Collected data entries
----------

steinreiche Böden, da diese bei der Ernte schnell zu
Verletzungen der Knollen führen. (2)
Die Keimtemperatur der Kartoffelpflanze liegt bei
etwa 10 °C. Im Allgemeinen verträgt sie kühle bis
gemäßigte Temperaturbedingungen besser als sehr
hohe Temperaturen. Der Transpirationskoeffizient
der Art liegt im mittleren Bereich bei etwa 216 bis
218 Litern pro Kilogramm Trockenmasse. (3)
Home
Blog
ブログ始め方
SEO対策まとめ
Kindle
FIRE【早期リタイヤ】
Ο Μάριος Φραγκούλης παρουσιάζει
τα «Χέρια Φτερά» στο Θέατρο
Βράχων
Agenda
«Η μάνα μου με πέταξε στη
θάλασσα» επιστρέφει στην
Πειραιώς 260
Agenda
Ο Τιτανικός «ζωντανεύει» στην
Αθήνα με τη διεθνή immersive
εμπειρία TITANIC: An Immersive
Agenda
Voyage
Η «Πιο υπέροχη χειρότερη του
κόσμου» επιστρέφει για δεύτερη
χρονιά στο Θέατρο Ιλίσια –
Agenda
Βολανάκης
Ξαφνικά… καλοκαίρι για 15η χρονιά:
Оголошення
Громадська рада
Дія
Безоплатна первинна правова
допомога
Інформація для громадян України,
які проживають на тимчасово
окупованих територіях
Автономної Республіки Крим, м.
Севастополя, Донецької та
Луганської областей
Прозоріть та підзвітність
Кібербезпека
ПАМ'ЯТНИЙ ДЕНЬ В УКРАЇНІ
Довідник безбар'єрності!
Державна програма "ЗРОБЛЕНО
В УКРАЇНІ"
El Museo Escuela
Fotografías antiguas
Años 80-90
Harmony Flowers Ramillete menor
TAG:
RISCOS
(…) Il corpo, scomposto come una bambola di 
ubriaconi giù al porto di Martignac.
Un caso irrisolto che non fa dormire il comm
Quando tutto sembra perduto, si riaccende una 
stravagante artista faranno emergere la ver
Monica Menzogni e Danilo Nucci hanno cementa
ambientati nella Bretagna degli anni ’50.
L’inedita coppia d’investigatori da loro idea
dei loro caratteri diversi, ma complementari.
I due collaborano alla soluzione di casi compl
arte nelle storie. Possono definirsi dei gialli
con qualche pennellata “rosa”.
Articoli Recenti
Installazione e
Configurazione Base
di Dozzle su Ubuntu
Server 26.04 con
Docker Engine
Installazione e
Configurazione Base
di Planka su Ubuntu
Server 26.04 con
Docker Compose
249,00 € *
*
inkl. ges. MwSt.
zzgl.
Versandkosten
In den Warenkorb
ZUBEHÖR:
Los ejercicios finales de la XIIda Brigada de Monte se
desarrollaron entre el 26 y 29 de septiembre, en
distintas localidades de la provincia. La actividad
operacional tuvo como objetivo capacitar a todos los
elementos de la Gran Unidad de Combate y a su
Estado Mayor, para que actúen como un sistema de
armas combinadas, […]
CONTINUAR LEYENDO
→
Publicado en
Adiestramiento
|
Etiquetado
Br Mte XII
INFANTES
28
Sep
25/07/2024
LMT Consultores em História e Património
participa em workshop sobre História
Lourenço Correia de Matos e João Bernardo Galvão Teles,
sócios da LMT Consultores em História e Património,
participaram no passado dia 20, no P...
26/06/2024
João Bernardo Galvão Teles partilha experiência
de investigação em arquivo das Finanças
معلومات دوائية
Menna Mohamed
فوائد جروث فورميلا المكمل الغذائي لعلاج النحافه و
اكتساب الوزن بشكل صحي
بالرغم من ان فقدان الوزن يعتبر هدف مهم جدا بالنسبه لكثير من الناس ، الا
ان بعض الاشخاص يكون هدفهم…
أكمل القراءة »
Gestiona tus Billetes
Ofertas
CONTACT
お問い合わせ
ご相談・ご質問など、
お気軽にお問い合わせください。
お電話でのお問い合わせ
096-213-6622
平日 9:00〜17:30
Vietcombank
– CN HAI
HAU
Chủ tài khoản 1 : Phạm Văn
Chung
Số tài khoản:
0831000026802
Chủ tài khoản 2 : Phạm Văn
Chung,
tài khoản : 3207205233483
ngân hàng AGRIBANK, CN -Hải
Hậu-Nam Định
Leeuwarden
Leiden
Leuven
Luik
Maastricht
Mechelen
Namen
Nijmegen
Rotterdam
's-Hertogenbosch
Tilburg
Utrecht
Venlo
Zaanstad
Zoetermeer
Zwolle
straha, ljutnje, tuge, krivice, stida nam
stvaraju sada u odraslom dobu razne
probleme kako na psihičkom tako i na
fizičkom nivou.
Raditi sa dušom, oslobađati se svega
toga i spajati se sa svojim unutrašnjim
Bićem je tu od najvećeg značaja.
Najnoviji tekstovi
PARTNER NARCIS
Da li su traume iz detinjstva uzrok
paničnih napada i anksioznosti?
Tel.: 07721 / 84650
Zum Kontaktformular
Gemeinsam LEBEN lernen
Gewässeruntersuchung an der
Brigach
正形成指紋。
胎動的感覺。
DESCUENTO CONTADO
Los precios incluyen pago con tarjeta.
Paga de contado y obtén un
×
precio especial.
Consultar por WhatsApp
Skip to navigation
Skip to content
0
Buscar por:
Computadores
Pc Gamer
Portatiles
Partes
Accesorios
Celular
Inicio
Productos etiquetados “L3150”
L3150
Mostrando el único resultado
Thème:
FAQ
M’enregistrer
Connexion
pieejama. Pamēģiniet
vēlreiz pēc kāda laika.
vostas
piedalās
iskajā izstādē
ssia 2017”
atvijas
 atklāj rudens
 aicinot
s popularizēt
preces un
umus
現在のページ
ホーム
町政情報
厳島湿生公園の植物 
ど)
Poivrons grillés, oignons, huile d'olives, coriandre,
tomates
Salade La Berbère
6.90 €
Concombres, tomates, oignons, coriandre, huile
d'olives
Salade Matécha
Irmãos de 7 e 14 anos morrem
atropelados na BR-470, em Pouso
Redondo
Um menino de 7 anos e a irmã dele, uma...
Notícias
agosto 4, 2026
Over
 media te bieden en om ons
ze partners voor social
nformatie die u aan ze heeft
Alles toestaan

----------

◆ **Assigned task**
Write each line of the data down again exactly as it reads.

◆ **Written answer**
steinreiche Böden, da diese bei der Ernte schnell zu
Verletzungen der Knollen führen. (2)
Die Keimtemperatur der Kartoffelpflanze liegt bei
etwa 10 °C. Im Allgemeinen verträgt sie kühle bis
gemäßigte Temperaturbedingungen besser als sehr
hohe Temperaturen. Der Transpirationskoeffizient
der Art liegt im mittleren Bereich bei etwa 216 bis
218 Litern pro Kilogramm Trockenmasse. (3)
Home
Blog
ブログ始め方
SEO対策まとめ
Kindle
FIRE【早期リタイヤ】
Ο Μάριος Φραγκούλης παρουσιάζει
τα «Χέρια Φτερά» στο Θέατρο
Βράχων
Agenda
«Η μάνα μου με πέταξε στη
θάλασσα» επιστρέφει στην
Πειραιώς 260
Agenda
Ο Τιτανικός «ζωντανεύει» στην
Αθήνα με τη διεθνή immersive
εμπειρία TITANIC: An Immersive
Agenda
Voyage
Η «Πιο υπέροχη χειρότερη του
κόσμου» επιστρέφει για δεύτερη
χρονιά στο Θέατρο Ιλίσια –
Agenda
Βολανάκης
Ξαφνικά… καλοκαίρι για 15η χρονιά:
Оголошення
Громадська рада
Дія
Безоплатна первинна правова
допомога
Інформація для громадян України,
які проживають на тимчасово
окупованих територіях
Автономної Республіки Крим, м.
Севастополя, Донецької та
Луганської областей
Прозоріть та підзвітність
Кібербезпека
ПАМ'ЯТНИЙ ДЕНЬ В УКРАЇНІ
Довідник безбар'єрності!
Державна програма "ЗРОБЛЕНО
В УКРАЇНІ"
El Museo Escuela
Fotografías antiguas
Años 80-90
Harmony Flowers Ramillete menor
TAG:
RISCOS
(…) Il corpo, scomposto come una bambola di 
ubriaconi giù al porto di Martignac.
Un caso irrisolto che non fa dormire il comm
Quando tutto sembra perduto, si riaccende una 
stravagante artista faranno emergere la ver
Monica Menzogni e Danilo Nucci hanno cementa
ambientati nella Bretagna degli anni ’50.
L’inedita coppia d’investigatori da loro idea
dei loro caratteri diversi, ma complementari.
I due collaborano alla soluzione di casi compl
arte nelle storie. Possono definirsi dei gialli
con qualche pennellata “rosa”.
Articoli Recenti
Installazione e
Configurazione Base
di Dozzle su Ubuntu
Server 26.04 con
Docker Engine
Installazione e
Configurazione Base
di Planka su Ubuntu
Server 26.04 con
Docker Compose
249,00 € *
*
inkl. ges. MwSt.
zzgl.
Versandkosten
In den Warenkorb
ZUBEHÖR:
Los ejercicios finales de la XIIda Brigada de Monte se
desarrollaron entre el 26 y 29 de septiembre, en
distintas localidades de la provincia. La actividad
operacional tuvo como objetivo capacitar a todos los
elementos de la Gran Unidad de Combate y a su
Estado Mayor, para que actúen como un sistema de
armas combinadas, […]
CONTINUAR LEYENDO
→
Publicado en
Adiestramiento
|
Etiquetado
Br Mte XII
INFANTES
28
Sep
25/07/2024
LMT Consultores em História e Património
participa em workshop sobre História
Lourenço Correia de Matos e João Bernardo Galvão Teles,
sócios da LMT Consultores em História e Património,
participaram no passado dia 20, no P...
26/06/2024
João Bernardo Galvão Teles partilha experiência
de investigação em arquivo das Finanças
معلومات دوائية
Menna Mohamed
فوائد جروث فورميلا المكمل الغذائي لعلاج النحافه و
اكتساب الوزن بشكل صحي
بالرغم من ان فقدان الوزن يعتبر هدف مهم جدا بالنسبه لكثير من الناس ، الا
ان بعض الاشخاص يكون هدفهم…
أكمل القراءة »
Gestiona tus Billetes
Ofertas
CONTACT
お問い合わせ
ご相談・ご質問など、
お気軽にお問い合わせください。
お電話でのお問い合わせ
096-213-6622
平日 9:00〜17:30
Vietcombank
– CN HAI
HAU
Chủ tài khoản 1 : Phạm Văn
Chung
Số tài khoản:
0831000026802
Chủ tài khoản 2 : Phạm Văn
Chung,
tài khoản : 3207205233483
ngân hàng AGRIBANK, CN -Hải
Hậu-Nam Định
Leeuwarden
Leiden
Leuven
Luik
Maastricht
Mechelen
Namen
Nijmegen
Rotterdam
's-Hertogenbosch
Tilburg
Utrecht
Venlo
Zaanstad
Zoetermeer
Zwolle
straha, ljutnje, tuge, krivice, stida nam
stvaraju sada u odraslom dobu razne
probleme kako na psihičkom tako i na
fizičkom nivou.
Raditi sa dušom, oslobađati se svega
toga i spajati se sa svojim unutrašnjim
Bićem je tu od najvećeg značaja.
Najnoviji tekstovi
PARTNER NARCIS
Da li su traume iz detinjstva uzrok
paničnih napada i anksioznosti?
Tel.: 07721 / 84650
Zum Kontaktformular
Gemeinsam LEBEN lernen
Gewässeruntersuchung an der
Brigach
正形成指紋。
胎動的感覺。
DESCUENTO CONTADO
Los precios incluyen pago con tarjeta.
Paga de contado y obtén un
×
precio especial.
Consultar por WhatsApp
Skip to navigation
Skip to content
0
Buscar por:
Computadores
Pc Gamer
Portatiles
Partes
Accesorios
Celular
Inicio
Productos etiquetados “L3150”
L3150
Mostrando el único resultado
Thème:
FAQ
M’enregistrer
Connexion
pieejama. Pamēģiniet
vēlreiz pēc kāda laika.
vostas
piedalās
iskajā izstādē
ssia 2017”
atvijas
 atklāj rudens
 aicinot
s popularizēt
preces un
umus
現在のページ
ホーム
町政情報
厳島湿生公園の植物 
ど)
Poivrons grillés, oignons, huile d'olives, coriandre,
tomates
Salade La Berbère
6.90 €
Concombres, tomates, oignons, coriandre, huile
d'olives
Salade Matécha
Irmãos de 7 e 14 anos morrem
atropelados na BR-470, em Pouso
Redondo
Um menino de 7 anos e a irmã dele, uma...
Notícias
agosto 4, 2026
Over
 media te bieden en om ons
ze partners voor social
nformatie die u aan ze heeft
Alles toestaan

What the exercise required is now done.